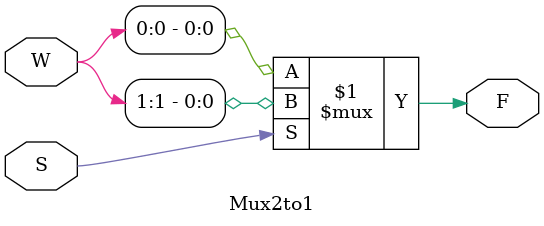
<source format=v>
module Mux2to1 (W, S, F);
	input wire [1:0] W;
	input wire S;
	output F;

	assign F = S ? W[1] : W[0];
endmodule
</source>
...
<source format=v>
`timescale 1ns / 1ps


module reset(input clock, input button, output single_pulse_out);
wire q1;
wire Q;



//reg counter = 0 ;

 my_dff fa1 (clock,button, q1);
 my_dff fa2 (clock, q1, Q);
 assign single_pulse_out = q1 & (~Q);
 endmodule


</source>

- [WHAT TO PRODUCE]: For this exercise, return every line from the data that holds the string "input".

- [RESULT OF THE TASK]:
	input wire [1:0] W;
	input wire S;
module reset(input clock, input button, output single_pulse_out);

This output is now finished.